LeBec F. April 17, 2015
here are my thoughts:
--reice salad absorbs a TON of salt and any dressing/flavoring you throw on it. So taste it before you serve it and add seasoning as needed!
-- rice hardens in the frig so i prefer to dress the rice and veggies separately from the chicken- which needs to stay in the frig til close to when you eat it. Combine them before serving. This way, your rice keeps its nice texture and your chicken stays safe.
--If you CAN (you sound young enough to start some additional healthy habits!) --switch away from white rice to brown rice and other whole grains. I esp enjoy brown basmati rice and short grain brown rice (chewy.)

-- i use a ratio of ~1.75 cups liquid for 1 cup brown rice.
I always saute basati rice in med hot oil til toasted, before adding liquid; then bring to boil, add salt, cover and turn down to simmer.

-- the more textures you add to a rice salad, the more interesting. Consider adding nuts,seeds, dried fruits,beans, and other grains (wheatberries are a fav of ours- chewy and nutty.)
 
arcane54 April 18, 2015
Great tips, Le Bec Fin! I'll add a recommendation to quickly cool the rice by gently spreading it out on a cookie sheet. Left in the pot, it continues to cook and is more likely to become mushy in the salad.
 
Kristen W. April 16, 2015
One tip would be to cook the rice in stock instead of water to boost the flavor. If you don't have any stock handy, chicken flavored Better Than Bouillon works great for rice. In case your not familiar, it's a concentrate that you dilute with water, sold in most major supermarkets.
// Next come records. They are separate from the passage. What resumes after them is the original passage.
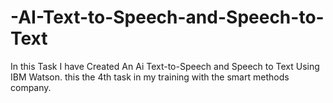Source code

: # -AI-Text-to-Speech-and-Speech-to-Text
In this Task I have Created  An Ai Text-to-Speech and Speech to Text  Using IBM Watson. this the 4th task in my training with the smart methods company. 
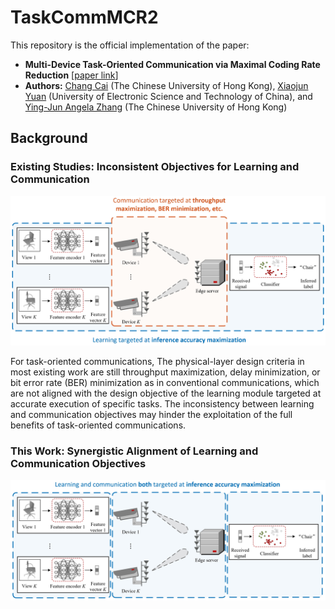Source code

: # TaskCommMCR2
This repository is the official implementation of the paper:

- **Multi-Device Task-Oriented Communication via Maximal Coding Rate Reduction** [[paper link](https://arxiv.org/abs/2309.02888)]
- **Authors:** [Chang Cai](https://chang-cai.github.io/) (The Chinese University of Hong Kong), [Xiaojun Yuan](https://scholar.google.com/citations?user=o6W_m00AAAAJ&hl=en) (University of Electronic Science and Technology of China), and [Ying-Jun Angela Zhang](https://staff.ie.cuhk.edu.hk/~yjzhang/) (The Chinese University of Hong Kong)

## Background

### Existing Studies: Inconsistent Objectives for Learning and Communication

<p align="center">
    <img src="inconsistent_system_model.png" width="700"\>
</p>
<p align="center">

For task-oriented communications, The physical-layer design criteria in most existing work are still throughput maximization, delay minimization, or bit error rate (BER) minimization as in conventional communications, which are not aligned with the design objective of the learning module targeted at accurate execution of specific tasks.
The inconsistency between learning and communication objectives may hinder the exploitation of the full benefits of task-oriented communications.

### This Work: Synergistic Alignment of Learning and Communication Objectives

<p align="center">
    <img src="consistent_system_model.png" width="700"\>
</p>
<p align="center">

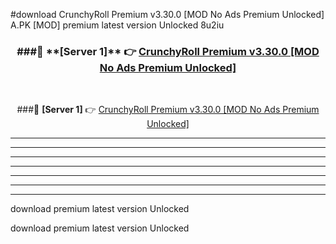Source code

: #download CrunchyRoll Premium v3.30.0 [MOD No Ads Premium Unlocked]  A.PK [MOD] premium latest version Unlocked 8u2iu 



<div align="center">
<h3>###🔹 **[Server 1]** 👉 <a href="https://download1apk.web.app/">CrunchyRoll Premium v3.30.0 [MOD No Ads Premium Unlocked] </a></h3><br>


###🔹 **[Server 1]** 👉 <a href="https://download1apk.web.app/">CrunchyRoll Premium v3.30.0 [MOD No Ads Premium Unlocked] </a></h3>
</div>



----------------------------------------------------------

----------------------------------------------------------

----------------------------------------------------------

----------------------------------------------------------

----------------------------------------------------------

----------------------------------------------------------

----------------------------------------------------------

download premium latest version Unlocked

download premium latest version Unlocked
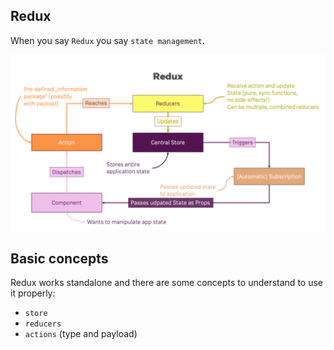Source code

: ## Redux

When you say `Redux` you say `state management`.

![How Redux works](./how-redux-works.png)

## Basic concepts
Redux works standalone and there are some concepts to understand to use it properly:
* `store`
* `reducers`
* `actions` (type and payload)
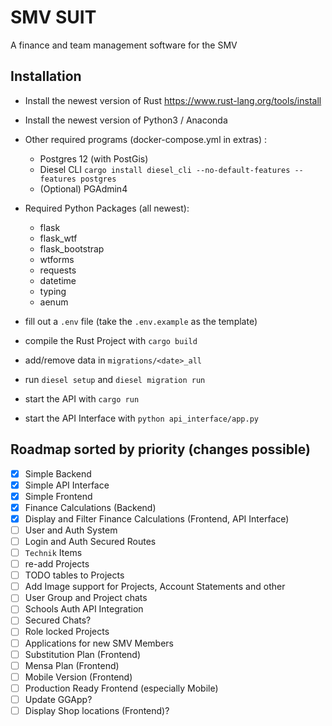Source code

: # SMV SUIT
A finance and team management software for the SMV

## Installation

- Install the newest version of Rust https://www.rust-lang.org/tools/install
- Install the newest version of Python3 / Anaconda
- Other required programs (docker-compose.yml in extras) :
    - Postgres 12 (with PostGis)
    - Diesel CLI `cargo install diesel_cli --no-default-features --features postgres`
    - (Optional) PGAdmin4
- Required Python Packages (all newest):
    - flask
    - flask_wtf
    - flask_bootstrap
    - wtforms
    - requests
    - datetime
    - typing
    - aenum
    
- fill out a `.env` file (take the `.env.example` as the template) 
- compile the Rust Project with `cargo build`
- add/remove data in `migrations/<date>_all`
- run `diesel setup` and `diesel migration run`
- start the API with `cargo run`
- start the API Interface with `python api_interface/app.py`

## Roadmap sorted by priority (changes possible)
- [x] Simple Backend
- [x] Simple API Interface
- [x] Simple Frontend
- [x] Finance Calculations (Backend)
- [x] Display and Filter Finance Calculations (Frontend, API Interface)
- [ ] User and Auth System
- [ ] Login and Auth Secured Routes
- [ ] `Technik` Items
- [ ] re-add Projects
- [ ] TODO tables to Projects
- [ ] Add Image support for Projects, Account Statements and other
- [ ] User Group and Project chats
- [ ] Schools Auth API Integration
- [ ] Secured Chats?
- [ ] Role locked Projects
- [ ] Applications for new SMV Members
- [ ] Substitution Plan (Frontend)
- [ ] Mensa Plan (Frontend)
- [ ] Mobile Version (Frontend)
- [ ] Production Ready Frontend (especially Mobile)
- [ ] Update GGApp?
- [ ] Display Shop locations (Frontend)?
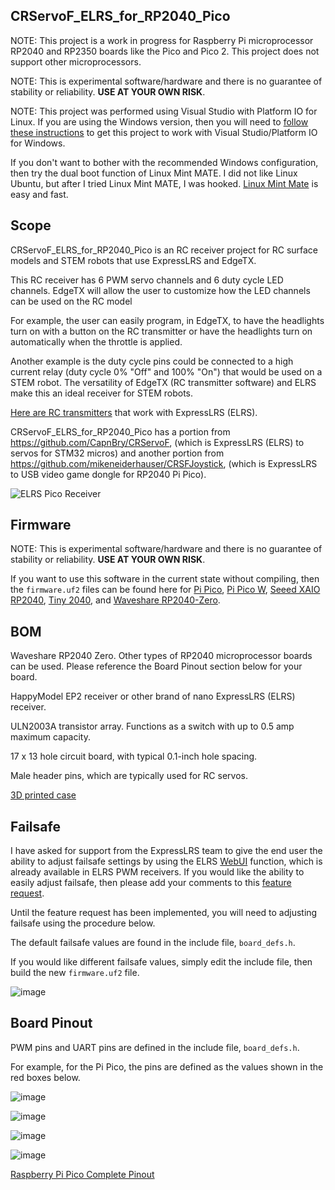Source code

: ## CRServoF_ELRS_for_RP2040_Pico

NOTE: This project is a work in progress for Raspberry Pi microprocessor RP2040 and RP2350 boards like the Pico and Pico 2. This project does not support other microprocessors.  

NOTE: This is experimental software/hardware and there is no guarantee of stability or reliability. **USE AT YOUR OWN RISK**.

NOTE: This project was performed using Visual Studio with Platform IO for Linux. If you are using the Windows version, then you will need to [follow these instructions](https://arduino-pico.readthedocs.io/en/latest/platformio.html#important-steps-for-windows-users-before-installing) to get this project to work with Visual Studio/Platform IO for Windows.

If you don't want to bother with the recommended Windows configuration, then try the dual boot function of Linux Mint MATE. I did not like Linux Ubuntu, but after I tried Linux Mint MATE, I was hooked. [Linux Mint Mate](https://linuxmint-installation-guide.readthedocs.io/en/latest/) is easy and fast.

## Scope

CRServoF_ELRS_for_RP2040_Pico is an RC receiver project for RC surface models and STEM robots that use ExpressLRS and EdgeTX.

This RC receiver has 6 PWM servo channels and 6 duty cycle LED channels. EdgeTX will allow the user to customize how the LED channels can be used on the RC model

For example, the user can easily program, in EdgeTX, to have the headlights turn on with a button on the RC transmitter or have the headlights turn on automatically when the throttle is applied.

Another example is the duty cycle pins could be connected to a high current relay (duty cycle 0% "Off" and 100% "On") that would be used on a STEM robot. The versatility of EdgeTX (RC transmitter software) and ELRS make this an ideal receiver for STEM robots.

[Here are RC transmitters](https://www.radiomasterrc.com/collections/transmitter) that work with ExpressLRS (ELRS).

CRServoF_ELRS_for_RP2040_Pico has a portion from https://github.com/CapnBry/CRServoF, (which is ExpressLRS (ELRS) to servos for STM32 micros) and another portion from https://github.com/mikeneiderhauser/CRSFJoystick, (which is ExpressLRS to USB video game dongle for RP2040 Pi Pico).

![ELRS Pico Receiver](https://github.com/sk8board/CRServoF_ELRS_for_RP2040_Pico/assets/96895142/c6fe0ac9-0438-4121-bc42-f2b662a814d6)

## Firmware

NOTE: This is experimental software/hardware and there is no guarantee of stability or reliability. **USE AT YOUR OWN RISK**.

If you want to use this software in the current state without compiling, then the `firmware.uf2` files can be found here for [Pi Pico](.pio/build/pico),  [Pi Pico W](.pio/build/pico_w),  [Seeed XAIO RP2040](.pio/build/seeedxaio2040),  [Tiny 2040](.pio/build/tiny2040), and  [Waveshare RP2040-Zero](.pio/build/wavesharerp2040zero).

## BOM

Waveshare RP2040 Zero. Other types of RP2040 microprocessor boards can be used. Please reference the Board Pinout section below for your board.

HappyModel EP2 receiver or other brand of nano ExpressLRS (ELRS) receiver.

ULN2003A transistor array. Functions as a switch with up to 0.5 amp maximum capacity.

17 x 13 hole circuit board, with typical 0.1-inch hole spacing.

Male header pins, which are typically used for RC servos.

[3D printed case](https://cad.onshape.com/documents/49e58140c1f2b9d9e9a1d4fe/w/d9ae141b1a74f2ec24c053d8/e/e737a1442b733880049387d5)

## Failsafe

I have asked for support from the ExpressLRS team to give the end user the ability to adjust failsafe settings by using the ELRS [WebUI](https://www.expresslrs.org/hardware/pwm-receivers/?#channel-mapping-and-failsafe) function, which is already available in ELRS PWM receivers. If you would like the ability to easily adjust failsafe, then please add your comments to this [feature request](https://github.com/ExpressLRS/ExpressLRS/discussions/2514). 

Until the feature request has been implemented, you will need to adjusting failsafe using the procedure below.

The default failsafe values are found in the include file, `board_defs.h`.

If you would like different failsafe values, simply edit the include file, then build the new `firmware.uf2` file.

![image](https://github.com/sk8board/CRServoF_ELRS_for_RP2040_Pico/assets/96895142/6bf2b9e2-0c16-41be-bff7-eeb552a1f49d)


## Board Pinout

PWM pins and UART pins are defined in the include file, `board_defs.h`. 

For example, for the Pi Pico, the pins are defined as the values shown in the red boxes below.

![image](https://github.com/sk8board/CRServoF_ELRS_for_RP2040_Pico/assets/96895142/5a16e7aa-889e-49ec-bfcc-44d75272b38d)

![image](https://github.com/sk8board/CRServoF_ELRS_for_RP2040_Pico/assets/96895142/914288ab-c057-4510-b180-132461d0ef29)

![image](https://github.com/sk8board/CRServoF_ELRS_for_RP2040_Pico/assets/96895142/ffe2c00c-5067-41ee-b1b6-32c7f1924cea)

![image](https://github.com/sk8board/CRServoF_ELRS_for_RP2040_Pico/assets/96895142/36ba0081-64e7-4d3e-875d-375b00ba872d)

[Raspberry Pi Pico Complete Pinout](https://github.com/sk8board/CRServoF_ELRS_for_RP2040_Pico/blob/main/hardware/Raspberry%20Pi%20Pico%20Pinout.pdf)
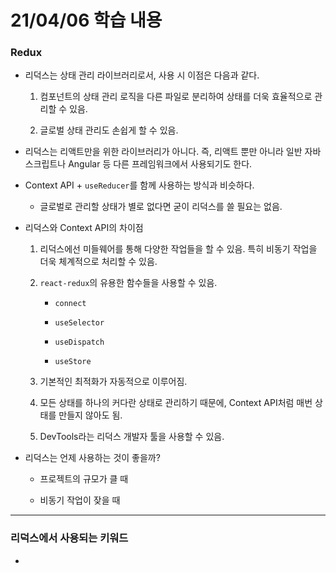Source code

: # 21/04/06 학습 내용

### Redux

- 리덕스는 상태 관리 라이브러리로서, 사용 시 이점은 다음과 같다.

  1. 컴포넌트의 상태 관리 로직을 다른 파일로 분리하여 상태를 더욱 효율적으로 관리할 수 있음.

  2. 글로벌 상태 관리도 손쉽게 할 수 있음.

- 리덕스는 리액트만을 위한 라이브러리가 아니다. 즉, 리액트 뿐만 아니라 일반 자바스크립트나 Angular 등 다른 프레임워크에서 사용되기도 한다.

- Context API + `useReducer`를 함께 사용하는 방식과 비슷하다.

  - 글로벌로 관리할 상태가 별로 없다면 굳이 리덕스를 쓸 필요는 없음.

- 리덕스와 Context API의 차이점

  1. 리덕스에선 미들웨어를 통해 다양한 작업들을 할 수 있음. 특히 비동기 작업을 더욱 체계적으로 처리할 수 있음.

  2. `react-redux`의 유용한 함수들을 사용할 수 있음.

      - `connect`

      - `useSelector`

      - `useDispatch`

      - `useStore`

  3. 기본적인 최적화가 자동적으로 이루어짐.

  4. 모든 상태를 하나의 커다란 상태로 관리하기 때문에, Context API처럼 매번 상태를 만들지 않아도 됨.

  5. DevTools라는 리덕스 개발자 툴을 사용할 수 있음.

- 리덕스는 언제 사용하는 것이 좋을까?

  - 프로젝트의 규모가 클 때

  - 비동기 작업이 잦을 때

___
### 리덕스에서 사용되는 키워드

- 

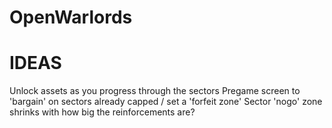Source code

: # OpenWarlords

# IDEAS

Unlock assets as you progress through the sectors
Pregame screen to 'bargain' on sectors already capped / set a 'forfeit zone'
Sector 'nogo' zone shrinks with how big the reinforcements are?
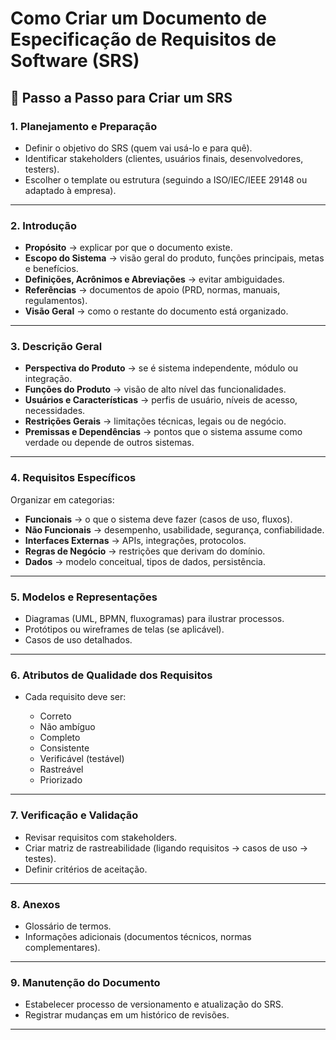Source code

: # Como Criar um Documento de Especificação de Requisitos de Software (SRS)

## 📝 Passo a Passo para Criar um SRS

### 1. **Planejamento e Preparação**

* Definir o objetivo do SRS (quem vai usá-lo e para quê).
* Identificar stakeholders (clientes, usuários finais, desenvolvedores, testers).
* Escolher o template ou estrutura (seguindo a ISO/IEC/IEEE 29148 ou adaptado à empresa).

---

### 2. **Introdução**

* **Propósito** → explicar por que o documento existe.
* **Escopo do Sistema** → visão geral do produto, funções principais, metas e benefícios.
* **Definições, Acrônimos e Abreviações** → evitar ambiguidades.
* **Referências** → documentos de apoio (PRD, normas, manuais, regulamentos).
* **Visão Geral** → como o restante do documento está organizado.

---

### 3. **Descrição Geral**

* **Perspectiva do Produto** → se é sistema independente, módulo ou integração.
* **Funções do Produto** → visão de alto nível das funcionalidades.
* **Usuários e Características** → perfis de usuário, níveis de acesso, necessidades.
* **Restrições Gerais** → limitações técnicas, legais ou de negócio.
* **Premissas e Dependências** → pontos que o sistema assume como verdade ou depende de outros sistemas.

---

### 4. **Requisitos Específicos**

Organizar em categorias:

* **Funcionais** → o que o sistema deve fazer (casos de uso, fluxos).
* **Não Funcionais** → desempenho, usabilidade, segurança, confiabilidade.
* **Interfaces Externas** → APIs, integrações, protocolos.
* **Regras de Negócio** → restrições que derivam do domínio.
* **Dados** → modelo conceitual, tipos de dados, persistência.

---

### 5. **Modelos e Representações**

* Diagramas (UML, BPMN, fluxogramas) para ilustrar processos.
* Protótipos ou wireframes de telas (se aplicável).
* Casos de uso detalhados.

---

### 6. **Atributos de Qualidade dos Requisitos**

* Cada requisito deve ser:

  * Correto
  * Não ambíguo
  * Completo
  * Consistente
  * Verificável (testável)
  * Rastreável
  * Priorizado

---

### 7. **Verificação e Validação**

* Revisar requisitos com stakeholders.
* Criar matriz de rastreabilidade (ligando requisitos → casos de uso → testes).
* Definir critérios de aceitação.

---

### 8. **Anexos**

* Glossário de termos.
* Informações adicionais (documentos técnicos, normas complementares).

---

### 9. **Manutenção do Documento**

* Estabelecer processo de versionamento e atualização do SRS.
* Registrar mudanças em um histórico de revisões.

---

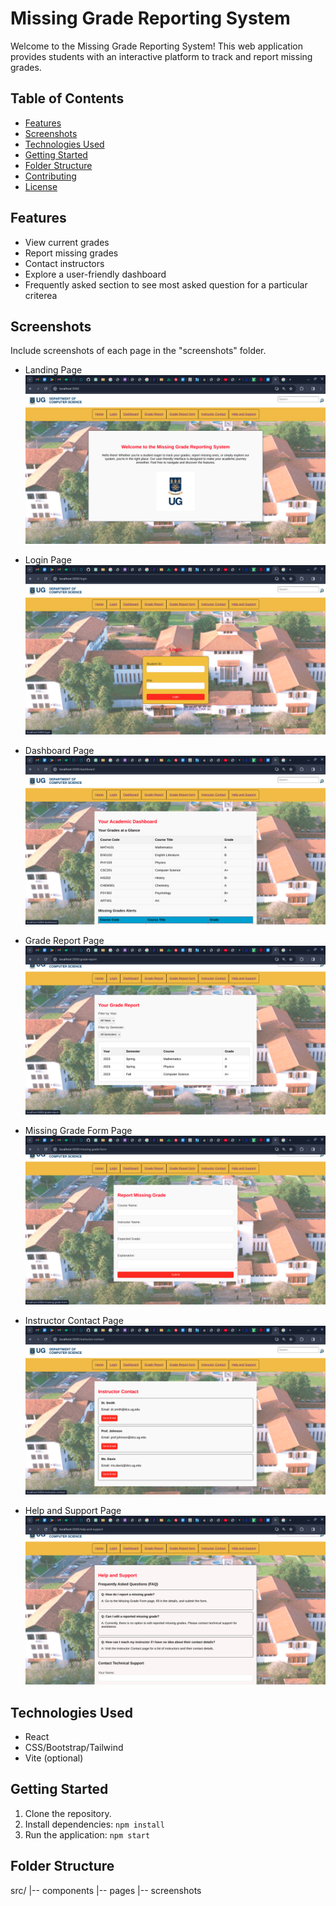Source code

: # Missing Grade Reporting System

Welcome to the Missing Grade Reporting System! This web application provides students with an interactive platform to track and report missing grades.

## Table of Contents

- [Features](#features)
- [Screenshots](#screenshots)
- [Technologies Used](#technologies-used)
- [Getting Started](#getting-started)
- [Folder Structure](#folder-structure)
- [Contributing](#contributing)
- [License](#license)

## Features

- View current grades
- Report missing grades
- Contact instructors
- Explore a user-friendly dashboard
- Frequently asked section to see most asked question for a particular criterea

## Screenshots

Include screenshots of each page in the "screenshots" folder.

- Landing Page
  ![Landing Page](src/images/home.png)

- Login Page
  ![Login Page](src/images/login.png)

- Dashboard Page
  ![Dashboard Page](src/images/dash.png)

- Grade Report Page
  ![Grade Report Page](src/images/grade.png)

- Missing Grade Form Page
  ![Missing Grade Form Page](src/images/grademiss.png)

- Instructor Contact Page
  ![Instructor Contact Page](src/images/contact.png)

- Help and Support Page
  ![Help and Support Page](src/images/support.png)

## Technologies Used

- React
- CSS/Bootstrap/Tailwind
- Vite (optional)

## Getting Started

1. Clone the repository.
2. Install dependencies: `npm install`
3. Run the application: `npm start`

## Folder Structure
src/
|-- components
|-- pages
|-- screenshots

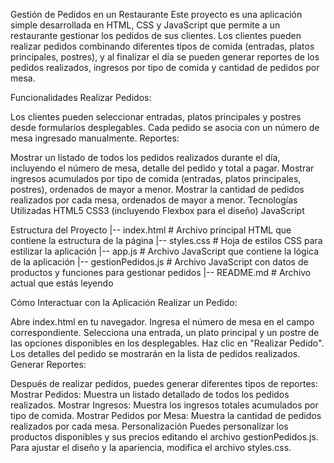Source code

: Gestión de Pedidos en un Restaurante
Este proyecto es una aplicación simple desarrollada en HTML, CSS y JavaScript que permite a un restaurante gestionar los pedidos de sus clientes. Los clientes pueden realizar pedidos combinando diferentes tipos de comida (entradas, platos principales, postres), y al finalizar el día se pueden generar reportes de los pedidos realizados, ingresos por tipo de comida y cantidad de pedidos por mesa.

Funcionalidades
Realizar Pedidos:

Los clientes pueden seleccionar entradas, platos principales y postres desde formularios desplegables.
Cada pedido se asocia con un número de mesa ingresado manualmente.
Reportes:

Mostrar un listado de todos los pedidos realizados durante el día, incluyendo el número de mesa, detalle del pedido y total a pagar.
Mostrar ingresos acumulados por tipo de comida (entradas, platos principales, postres), ordenados de mayor a menor.
Mostrar la cantidad de pedidos realizados por cada mesa, ordenados de mayor a menor.
Tecnologías Utilizadas
HTML5
CSS3 (incluyendo Flexbox para el diseño)
JavaScript


Estructura del Proyecto
|-- index.html        # Archivo principal HTML que contiene la estructura de la página
|-- styles.css        # Hoja de estilos CSS para estilizar la aplicación
|-- app.js            # Archivo JavaScript que contiene la lógica de la aplicación
|-- gestionPedidos.js # Archivo JavaScript con datos de productos y funciones para gestionar pedidos
|-- README.md         # Archivo actual que estás leyendo

Cómo Interactuar con la Aplicación
Realizar un Pedido:

Abre index.html en tu navegador.
Ingresa el número de mesa en el campo correspondiente.
Selecciona una entrada, un plato principal y un postre de las opciones disponibles en los desplegables.
Haz clic en "Realizar Pedido". Los detalles del pedido se mostrarán en la lista de pedidos realizados.
Generar Reportes:

Después de realizar pedidos, puedes generar diferentes tipos de reportes:
Mostrar Pedidos: Muestra un listado detallado de todos los pedidos realizados.
Mostrar Ingresos: Muestra los ingresos totales acumulados por tipo de comida.
Mostrar Pedidos por Mesa: Muestra la cantidad de pedidos realizados por cada mesa.
Personalización
Puedes personalizar los productos disponibles y sus precios editando el archivo gestionPedidos.js.
Para ajustar el diseño y la apariencia, modifica el archivo styles.css.
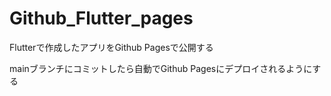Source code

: # Github_Flutter_pages
Flutterで作成したアプリをGithub Pagesで公開する

mainブランチにコミットしたら自動でGithub Pagesにデプロイされるようにする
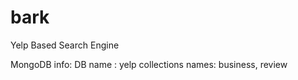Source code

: # bark
Yelp Based Search Engine

MongoDB info:
DB name : yelp 
collections names: business,
                   review

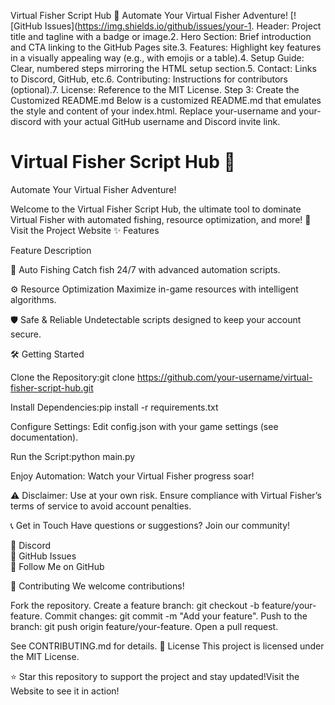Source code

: Virtual Fisher Script Hub 🎣
Automate Your Virtual Fisher Adventure!
[![GitHub Issues](https://img.shields.io/github/issues/your-1. Header: Project title and tagline with a badge or image.2. Hero Section: Brief introduction and CTA linking to the GitHub Pages site.3. Features: Highlight key features in a visually appealing way (e.g., with emojis or a table).4. Setup Guide: Clear, numbered steps mirroring the HTML setup section.5. Contact: Links to Discord, GitHub, etc.6. Contributing: Instructions for contributors (optional).7. License: Reference to the MIT License.
Step 3: Create the Customized README.md
Below is a customized README.md that emulates the style and content of your index.html. Replace your-username and your-discord with your actual GitHub username and Discord invite link.

# Virtual Fisher Script Hub 🎣

Automate Your Virtual Fisher Adventure!

Welcome to the Virtual Fisher Script Hub, the ultimate tool to dominate Virtual Fisher with automated fishing, resource optimization, and more! 🚀
Visit the Project Website
✨ Features



Feature
Description



🎣 Auto Fishing
Catch fish 24/7 with advanced automation scripts.


⚙️ Resource Optimization
Maximize in-game resources with intelligent algorithms.


🛡️ Safe & Reliable
Undetectable scripts designed to keep your account secure.


🛠️ Getting Started

Clone the Repository:git clone https://github.com/your-username/virtual-fisher-script-hub.git


Install Dependencies:pip install -r requirements.txt


Configure Settings:
Edit config.json with your game settings (see documentation).


Run the Script:python main.py


Enjoy Automation:
Watch your Virtual Fisher progress soar!




⚠️ Disclaimer: Use at your own risk. Ensure compliance with Virtual Fisher’s terms of service to avoid account penalties.

📞 Get in Touch
Have questions or suggestions? Join our community!  

📢 Discord  
🐛 GitHub Issues  
👤 Follow Me on GitHub

🤝 Contributing
We welcome contributions!  

Fork the repository.
Create a feature branch: git checkout -b feature/your-feature.
Commit changes: git commit -m "Add your feature".
Push to the branch: git push origin feature/your-feature.
Open a pull request.

See CONTRIBUTING.md for details.
📜 License
This project is licensed under the MIT License.

⭐ Star this repository to support the project and stay updated!Visit the Website to see it in action!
Also, I wouldn't assume a 2:1 ratio for water to white rice, as a lot of recipes indicate. I use a lot of Trader Joe's jasmine rice, for example, and I like it best with a 1 1/4:1 water to rice ratio. Anyhow, nailing the ratio for the kind of rice you buy will help prevent gloppiness (or you can always cook and drain it like pasta to avoid any guesswork). And season the **** out of your chicken. Good luck - sounds yummy!